Sprixe n'est pas qu'un émulateur. C'est aussi un éditeur de sprites : on peut capturer les personnages du jeu, les exporter vers un logiciel de dessin professionnel, les modifier pixel par pixel, et les réimporter dans le jeu. Un outil créatif construit sur une base technique solide.

Ce que ça dit du développement avec l'IA

Après 13 jours intensifs de pair-programming avec Claude, voici ce que je retiens.

Ce que l'IA fait remarquablement bien :

  • Générer du volume. 8 900 lignes cohérentes en un commit, c'est surhumain. Littéralement.
  • Connaître les spécifications techniques. L'IA avait une connaissance encyclopédique des processeurs des années 80-90, de leurs jeux d'instructions, de leurs particularités.
  • Lire et comprendre du code de référence. MAME représente plus de 400 000 lignes de C++. L'IA naviguait dedans comme dans un livre ouvert.
  • Itérer rapidement. Un commit toutes les 45 minutes en moyenne, tests inclus.
  • Écrire des tests en masse. 103 tests pour 10 modules en une seule session.
  • Refactorer méthodiquement, avec validation continue par la suite de tests.

Ce que l'IA fait mal :

  • Les conversions subtiles. À chaque portage de code d'un langage à un autre, elle ajoutait des "sécurités" qui changeaient le comportement. Il fallait relire chaque ligne.
  • Les APIs du navigateur. Plein écran, audio, contraintes de sécurité : elle tâtonnait, essayait, échouait, réessayait. Rarement du premier coup.
  • La cohérence entre sous-agents. Quand plusieurs instances de l'IA travaillaient en parallèle, elles pouvaient se contredire.
  • Les valeurs numériques précises. Pour les constantes hardware, il fallait souvent deux ou trois tentatives avant de tomber juste.
  • Les bugs profonds. Face au problème du son de Cadillacs and Dinosaurs, 12 heures de tâtonnement pour un bug que seule l'intuition humaine et un outil externe ont pu résoudre.

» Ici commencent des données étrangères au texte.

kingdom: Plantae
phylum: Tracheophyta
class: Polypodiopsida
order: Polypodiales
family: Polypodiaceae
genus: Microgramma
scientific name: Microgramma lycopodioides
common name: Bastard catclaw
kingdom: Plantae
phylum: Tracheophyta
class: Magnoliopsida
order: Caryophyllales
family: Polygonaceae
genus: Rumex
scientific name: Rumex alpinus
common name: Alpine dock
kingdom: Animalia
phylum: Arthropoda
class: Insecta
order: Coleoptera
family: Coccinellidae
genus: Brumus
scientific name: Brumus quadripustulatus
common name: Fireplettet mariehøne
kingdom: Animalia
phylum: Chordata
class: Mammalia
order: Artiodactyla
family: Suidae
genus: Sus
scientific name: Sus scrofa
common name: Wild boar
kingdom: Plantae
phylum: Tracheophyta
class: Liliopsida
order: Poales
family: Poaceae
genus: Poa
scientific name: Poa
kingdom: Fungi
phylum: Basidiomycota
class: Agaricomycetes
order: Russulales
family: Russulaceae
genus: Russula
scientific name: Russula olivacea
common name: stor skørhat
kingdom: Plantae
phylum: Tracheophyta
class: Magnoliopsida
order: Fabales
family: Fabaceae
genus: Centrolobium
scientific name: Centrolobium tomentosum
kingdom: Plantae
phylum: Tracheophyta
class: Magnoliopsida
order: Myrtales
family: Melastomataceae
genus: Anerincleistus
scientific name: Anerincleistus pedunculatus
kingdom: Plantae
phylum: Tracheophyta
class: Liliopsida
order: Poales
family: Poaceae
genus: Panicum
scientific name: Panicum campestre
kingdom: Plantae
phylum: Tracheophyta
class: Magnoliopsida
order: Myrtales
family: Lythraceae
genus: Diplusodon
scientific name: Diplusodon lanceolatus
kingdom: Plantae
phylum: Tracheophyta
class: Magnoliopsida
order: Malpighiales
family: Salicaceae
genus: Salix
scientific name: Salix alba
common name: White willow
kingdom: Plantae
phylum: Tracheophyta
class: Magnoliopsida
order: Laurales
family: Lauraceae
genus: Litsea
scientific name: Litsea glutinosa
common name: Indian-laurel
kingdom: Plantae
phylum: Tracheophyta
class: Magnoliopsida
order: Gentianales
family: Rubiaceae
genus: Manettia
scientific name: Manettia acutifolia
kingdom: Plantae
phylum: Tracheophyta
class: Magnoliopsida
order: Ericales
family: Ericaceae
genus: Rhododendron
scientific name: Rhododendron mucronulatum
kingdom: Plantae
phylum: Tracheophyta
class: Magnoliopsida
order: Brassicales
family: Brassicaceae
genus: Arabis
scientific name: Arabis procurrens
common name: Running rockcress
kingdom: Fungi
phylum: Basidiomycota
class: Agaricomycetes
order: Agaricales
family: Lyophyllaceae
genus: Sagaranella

La métaphore qui tient le mieux : l'IA est un développeur junior surpuissant. Elle code à une vitesse et un volume qu'aucun humain ne peut atteindre. Mais elle a besoin d'un senior pour piloter. Pour décider quand pivoter. Pour savoir quel outil utiliser face à un mur. Pour prioriser la qualité sur la quantité.

L'expertise humaine n'a pas été remplacée par l'IA sur ce projet. Elle a été amplifiée. Et c'est probablement la meilleure façon de décrire ce que le développement AI-native permet aujourd'hui : faire plus, plus vite, sans jamais relâcher l'exigence de qualité.

Treize jours pour un émulateur d'arcade complet. Pas parce que l'IA est magique. Parce qu'un développeur senior savait exactement quoi lui demander — et quand ne pas l'écouter.